French filmmaker Julie Georgia Bernard recently visited New Zealand to discuss her first feature documentary Handmade with Love in France, which celebrates the artisans behind the garments for luxury houses like Dior, Chanel, Yves Saint Laurent and Balenciaga.

Bernard decided to make the film while working in television and stumbling across the idea to look into the hidden jobs in the fashion industry focusing on the areas the public doesn’t really know about or get to see. While she was filming a short television segment, she met many artisans with interesting stories so decided to make them into a feature film.

“I thought they were wonderful, and we became friends, so I wanted to get deeper into their personalities and their struggles.”

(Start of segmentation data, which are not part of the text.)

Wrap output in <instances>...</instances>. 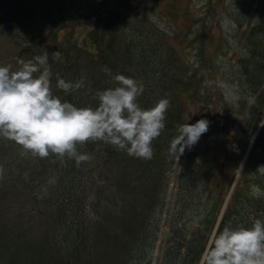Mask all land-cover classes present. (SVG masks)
I'll list each match as a JSON object with an SVG mask.
<instances>
[{"label": "trees", "instance_id": "obj_1", "mask_svg": "<svg viewBox=\"0 0 264 264\" xmlns=\"http://www.w3.org/2000/svg\"><path fill=\"white\" fill-rule=\"evenodd\" d=\"M183 1L170 0L163 11L169 28L144 11L145 0H17L11 6L15 20L27 25L23 31L34 36L19 50L12 70L20 60H34L47 52L52 91L62 101L95 108V93L117 86L112 78L122 74L143 84L144 91L137 97L141 108H151L163 98L170 106L165 128L152 143L150 160L102 141H89L77 145V151L92 159L77 166L74 159L54 154L34 157L0 137V259L4 263L152 264L176 162L169 152L170 141L186 116L206 108L217 113L218 126L224 125L232 138L221 142L223 162L218 173L203 167L198 151L185 149L182 154L180 204L173 207L169 219L173 229L161 264L200 263L220 207L212 200L213 189L219 188L223 196L224 167L236 170L235 150L243 153L264 115V4L252 15L246 13L248 18L233 15L237 34L246 38L237 66L256 90L241 99L238 111L227 107L222 123L216 59L208 50L217 56L226 52L221 46L211 49L216 37L212 18L203 17L198 31L192 22L184 33L175 20ZM207 8L214 17L216 3L207 0ZM188 12L185 9L186 16ZM191 34L195 39L188 43ZM187 48H195L192 63L183 56ZM56 51L61 53L59 60L51 56ZM58 77L73 84L83 80V86L66 93L57 87ZM260 163H264V124L243 174L246 183L260 181L264 188V173L257 171ZM198 188L210 191L202 202L206 214L191 230L185 217L204 197ZM233 197L217 233L225 226L251 227L254 219L264 221V196L248 199L247 209L241 206L238 189Z\"/></svg>", "mask_w": 264, "mask_h": 264}, {"label": "clouds", "instance_id": "obj_2", "mask_svg": "<svg viewBox=\"0 0 264 264\" xmlns=\"http://www.w3.org/2000/svg\"><path fill=\"white\" fill-rule=\"evenodd\" d=\"M51 56L59 60L61 53ZM48 60L45 52L34 60H20L15 70L0 66V137L14 141L34 157L54 154L74 159L77 166L92 159L77 151V145L89 141H102L130 156L152 159V143L165 128L168 99L141 108L137 97L144 91L143 84L116 74L112 79L117 86L95 93V108L77 107L53 94ZM57 79V87L66 93L83 86V80L73 84ZM209 124L206 119L181 124L170 141V154L179 159L207 133ZM235 171L241 173L242 169ZM257 171L264 173V166ZM259 191L252 189L254 196ZM201 264H264V221L254 219L251 227L225 226L211 237Z\"/></svg>", "mask_w": 264, "mask_h": 264}, {"label": "rangeland", "instance_id": "obj_3", "mask_svg": "<svg viewBox=\"0 0 264 264\" xmlns=\"http://www.w3.org/2000/svg\"><path fill=\"white\" fill-rule=\"evenodd\" d=\"M17 0H0V64H4L7 61H10L12 58V54L15 53L16 51L19 50L22 45L26 43H30V38L34 37L33 34L30 32H24L23 28L27 27L26 24L22 22H18V20H15L16 15L14 14L13 9L11 6L16 3ZM263 0H220V5L217 7V17L218 20L220 21L221 25L223 26L224 30L226 31L227 34H229L230 37H232L235 34V30L233 29V22L232 19L229 15V7H236L237 4H241L242 8H249L257 6L260 4ZM189 3V9L190 12L193 14H200L205 11V5H206V0H185L181 4V10L179 14L175 16V20L180 24V27L183 28L184 33L187 32L189 25L191 24L193 20V15L186 16L185 15V8L188 6L187 4ZM237 3V4H236ZM170 0H162L161 2H158L157 0H145V7L144 11L149 14L150 16L153 17V19L161 26L166 27L169 25V19L166 17H163V11L166 10V8L169 6ZM187 5V6H186ZM186 6V7H185ZM19 35V38L17 37ZM190 37V36H189ZM233 40V45H232V50L237 47V49H240V44L238 39L235 37H232ZM10 63V62H9ZM226 65V63H223ZM218 79L221 81V86H223L225 90V96L229 101H235L237 99V94L235 92V88L230 84L229 82L224 81L226 79L225 74L219 75ZM210 133V128L207 131V133L203 134L201 137H208V134ZM211 137V136H210ZM208 139V138H207ZM235 142H238L239 135L236 134L234 137ZM209 140V139H208ZM210 141V140H209ZM196 146V145H195ZM211 149L216 150V146L214 144L210 145ZM235 147V146H234ZM241 152V149L237 148L235 150L236 156L239 155ZM218 154L217 157H214V159H218ZM203 162L206 165L207 162L209 161V158L206 157L205 155L203 156ZM213 159V161H214ZM183 161H180V164L176 165L175 171L172 173L171 176V199L170 203L164 207L163 211V217L164 219H167V221L163 222V228L167 231L169 229V222L168 220L172 216V213L174 211V204L179 205L180 203L177 204V197L179 194V178L178 175L181 171ZM216 164H214L215 166ZM207 166V165H206ZM264 166V165H262ZM235 168L232 166L231 168L224 167L223 170V188L225 190L228 189L229 187V182L232 179V176L235 175ZM240 186V182L236 186L237 188ZM253 187L258 188L259 194H263L264 190H262L260 185L255 184V180H251L248 182L243 190L240 187V196L241 199H245L244 193H251ZM235 191V190H234ZM197 192L203 194V198L200 202V204L197 206V208L192 211L189 215H186L185 220H190L189 223H191V230H193L195 227H197L200 224V217L201 214L203 216L206 214V211L203 210L204 205L202 202H205L209 190L204 191L202 188H198ZM221 191L219 188L217 190L213 189V194H212V200H214L218 205L221 204L223 199H221ZM223 197H224V192H223ZM232 200H234V197H232ZM196 201V200H195ZM208 213V212H207ZM192 219V220H191ZM161 232L162 229H161ZM168 233H164L162 236V239L160 240L162 244L166 243V237ZM159 250L157 252V255H160ZM0 264H6L0 259ZM153 264H161L160 261H155Z\"/></svg>", "mask_w": 264, "mask_h": 264}]
</instances>
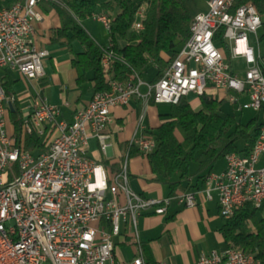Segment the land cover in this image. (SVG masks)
Listing matches in <instances>:
<instances>
[{
  "label": "built area",
  "instance_id": "built-area-1",
  "mask_svg": "<svg viewBox=\"0 0 264 264\" xmlns=\"http://www.w3.org/2000/svg\"><path fill=\"white\" fill-rule=\"evenodd\" d=\"M23 0L0 9V70L17 73L25 82L43 77L45 50L32 43L33 24L41 21L38 4ZM238 0H207V12L196 15L189 37L176 57L153 84L137 76L127 83L109 76L111 52L104 51L102 73L108 91L94 93L88 104L74 113L71 123L59 122L60 111L35 97L23 118L22 133L43 140L45 149L37 153L16 146L13 134L6 133L8 103L0 84V264H146L137 231V218L152 210L164 215L170 199H144L128 186V157L115 172L86 155L88 140L97 141L106 153L111 145L108 128L111 111L125 107L133 98L146 104L176 105L193 94L201 97L208 86L223 92L245 94L244 107L264 115V55L255 53L248 35L256 36L264 23L249 3ZM143 8L131 29L143 31ZM94 21L109 32L112 19L93 15ZM223 29L230 59L245 64L243 79L235 75L214 40ZM146 93L141 94L140 88ZM231 98V102H235ZM12 104V103H11ZM130 145L143 155L151 154L155 141L150 136L132 138ZM264 130H258L253 150L247 155L228 154L225 169L205 178L207 200L218 196L219 215L233 217L246 204L259 209L264 204ZM174 199L185 208L195 206V194L185 192ZM127 225L136 246L135 257L125 263L114 258L113 239ZM196 264H258L253 255L242 251L201 255Z\"/></svg>",
  "mask_w": 264,
  "mask_h": 264
},
{
  "label": "trees",
  "instance_id": "trees-1",
  "mask_svg": "<svg viewBox=\"0 0 264 264\" xmlns=\"http://www.w3.org/2000/svg\"><path fill=\"white\" fill-rule=\"evenodd\" d=\"M245 3L264 16V0H238L235 6ZM48 5L61 22L51 41L64 40L70 52L72 43L80 45L81 51L73 53L71 66L78 85L87 81V73L91 74L88 81L93 94L108 91L101 66L104 51L112 54L109 63L111 80L127 83L131 77L141 78L153 69L154 77L150 83L156 82L189 37L193 19L187 0H49ZM140 8L144 14L143 31L136 33L131 27ZM103 14L113 15L109 45L105 47L96 44L82 25L93 15ZM214 40L229 64V48L223 40V29L217 32ZM259 41H264V23ZM1 72L0 84L14 109L13 113H8V120L16 146L30 153L43 151L45 146L38 137L22 133V111L12 92L14 83L6 70ZM199 100L198 109H192L185 98L171 105L167 119L151 133L155 149L144 157L154 179L167 187L169 196L186 191L183 185L190 178L191 165L195 166L193 175L203 181L226 155H247L252 151L258 136L260 126H254V119L243 124L233 115L220 114V102L205 94ZM148 102L154 104L153 98L150 97ZM240 141L242 146L238 147ZM123 152L128 157L141 155L129 146H125ZM256 213L257 209L251 204L244 205L232 218L224 220L221 232L226 248L253 255L258 264H264V217L258 218Z\"/></svg>",
  "mask_w": 264,
  "mask_h": 264
},
{
  "label": "crops",
  "instance_id": "crops-1",
  "mask_svg": "<svg viewBox=\"0 0 264 264\" xmlns=\"http://www.w3.org/2000/svg\"><path fill=\"white\" fill-rule=\"evenodd\" d=\"M22 1L0 0V9L21 3ZM48 1L42 0L38 4V10L42 19L33 24L32 37L33 45L37 49L45 50L48 53V56L43 61V77L27 83L17 73L7 72L14 83L12 85L13 93V88L17 84L20 82L23 84L24 91L21 95H16L19 108L23 106L20 109L22 111V121L31 110V101L35 97H39L44 99L49 106L59 109V122L71 123L74 113L83 109L93 95L92 85L88 81L91 78V74L87 73L85 75L87 81L78 85L76 82L77 75L71 66V60L73 53L81 51L80 45L72 43V52H70L64 40L51 41L52 34L61 27V22L54 10L49 7ZM207 10L206 0V10L201 13H205ZM88 20L102 26V24L94 21L92 18ZM261 34L262 27L257 31L256 36L252 35L256 47L247 39L249 46L253 48L255 53L264 55V50L260 49V45L264 43V41H259ZM89 36L91 37V35ZM91 39L96 42L92 37ZM96 44L98 43L96 42ZM76 45H78L79 49H76ZM108 45L109 38L106 46ZM233 61H239L245 68L242 59H230L229 66L232 72L231 63ZM1 71L3 70H0V75H2ZM233 73L239 77L238 74ZM153 77L154 70L145 83H150ZM83 85H86V90L81 88ZM140 93L145 94L146 88L141 87ZM204 94L208 98L220 102V105L224 101L232 106L239 105V114L242 113V109L249 101L245 94L236 96L231 92L219 91L211 86L206 88ZM190 95L196 101L194 104H190L187 101L188 104L192 109H198L200 107V97H196L193 94H189L188 96ZM44 96H46V99ZM187 97H185L186 100ZM232 97L236 99L235 102L230 101ZM169 111L170 105H156L149 104V102L144 104L139 98L131 99L127 106L115 108L111 111L113 121L108 128V133L111 136L109 141L111 145L110 149L105 154L102 153L99 150L97 141L91 138L88 140L86 155L102 164L109 172H115L124 157H128L127 153L123 152V148L125 146L134 148L130 145L132 138L152 137L151 133L167 119L166 115ZM252 119L254 118L249 120ZM262 123H264V119L258 124L255 121L254 126H260ZM91 144H94L97 148L93 156L88 154ZM221 161L222 164L216 166L217 162L210 173L218 174L225 169L224 159ZM261 167H264V156L260 158L257 164V168ZM128 171V186L132 192L144 199H170L164 215H155L152 210H149L137 218L138 238L146 264H196L201 255H208L211 252L222 254L226 250V243L221 232L224 220L219 215L217 193L212 192L210 200H207L203 193L207 175L202 181L193 175L195 168L193 173L190 172V178L184 182L183 186L186 188L185 192L195 194V206L185 208L174 199V197L185 192H176L175 195L169 196L167 187L154 179L155 177L151 174L144 156L134 155L128 157ZM259 213L262 216H258ZM256 214L258 218L264 217V204L257 209ZM113 243L116 262L125 263L135 257L136 246L132 241L127 225L122 224L120 235L113 239Z\"/></svg>",
  "mask_w": 264,
  "mask_h": 264
},
{
  "label": "rangeland",
  "instance_id": "rangeland-1",
  "mask_svg": "<svg viewBox=\"0 0 264 264\" xmlns=\"http://www.w3.org/2000/svg\"><path fill=\"white\" fill-rule=\"evenodd\" d=\"M187 6L189 8V12H190L191 17L194 18L196 15H198L199 13H201V12H203V11L206 10V0H187ZM111 15H106L105 14L106 17H109V18L112 19L113 18V15H112V17H111ZM82 25H83L84 29L86 30V32L89 35H91V37L98 44H100L102 46H106L107 45V41H108V38H109V32L106 31L101 25H99V24H97L95 22H92L91 20L85 21ZM247 38L256 47V44L254 43L253 36L252 35H248ZM77 46L78 45H76V49H79V47H77ZM260 49L261 50H264V43H262L260 45ZM231 65H232L233 72H235L236 74L239 75V79H243V73H244V69H245L244 68V65L241 64V63H239V61H233L231 63ZM152 74H153V69H150L149 71H147L146 74H144L141 77L142 81L145 82L149 78V75L151 76ZM81 88L83 90H86L87 87H86V85H83ZM23 89H24L23 88V84L21 82L19 84H17L13 88L14 93L17 96L22 94V92L24 91ZM45 97L46 96H44V98ZM187 101L190 104H194L196 100H195V98L193 96L190 95V96L187 97ZM21 108H23V106ZM238 110H239V105L232 106L228 102L224 101L220 105L219 113L222 114V115H225V114L233 115V116H235V118H236L237 121H239V122H241L243 124H245L251 118H254L257 124L260 121H262V119H264V116H262V113H255V112H253L251 110H247L246 108H243L242 109V113L239 114ZM6 133L8 135H11L13 133V131H12V125L9 122V120H8V122L6 124ZM237 146L238 147H241L242 146V142L241 141L238 142L237 143ZM96 149H97L96 146L94 144H91V147H90V149L88 151V154L90 156H93ZM221 164H222V161H219L216 164V166L217 165H221ZM194 168H195L194 165H191L190 166V172L191 173L194 172ZM131 186H132V183H131ZM129 189H130V187H129ZM258 216H262V214L259 213Z\"/></svg>",
  "mask_w": 264,
  "mask_h": 264
},
{
  "label": "bare ground",
  "instance_id": "bare-ground-1",
  "mask_svg": "<svg viewBox=\"0 0 264 264\" xmlns=\"http://www.w3.org/2000/svg\"><path fill=\"white\" fill-rule=\"evenodd\" d=\"M259 130H264V123L260 125ZM230 253H239V250L230 249Z\"/></svg>",
  "mask_w": 264,
  "mask_h": 264
},
{
  "label": "water",
  "instance_id": "water-1",
  "mask_svg": "<svg viewBox=\"0 0 264 264\" xmlns=\"http://www.w3.org/2000/svg\"><path fill=\"white\" fill-rule=\"evenodd\" d=\"M8 109L10 113H13L14 109L11 103H8Z\"/></svg>",
  "mask_w": 264,
  "mask_h": 264
}]
</instances>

Director Julie Georgia Bernard Picture / Supplied
Director Julie Georgia Bernard Picture / Supplied

The film examines the hardships that these ateliers face today, with the rise and influence of technology, and couture and luxury becoming big business. Three ateliers are featured in the film: expert pleat maker M.Gerard Logon, M. Bruno Legeron a specialist in fabric flowers, and M. Lorenzo Re, who sculpts wooden shapes for hat making.

Bernard says there used to be different neighbourhoods in Paris where you would go to find jewels, clothes, leather but now all that has changed. “Now it’s even hard to find a cotton thread, it’s all made of polyester.”

In terms of the evolving modern age and whether she thinks the ateliers could have done more to stay on top of the industry, Bernard believes they have done the best they can to adjust.

“It’s very difficult for them to adapt and what they do it not about being in the future and not having email and things you know, you make a pleat with cardboard and that’s the way you make it, it doesn’t matter if you have emails.”

She says she never wanted to make a documentary only about fashion, focusing on the designers who are already really well known and extraordinarily talented. “I am much more into ordinary people and showing what is extraordinary about them ... I am more about people who are unknown and bringing them into the light.”

Today she says there are probably less than 10 independent ateliers, and that the whole landscape has changed. She thinks eventually they will all be sold to luxury conglomerates.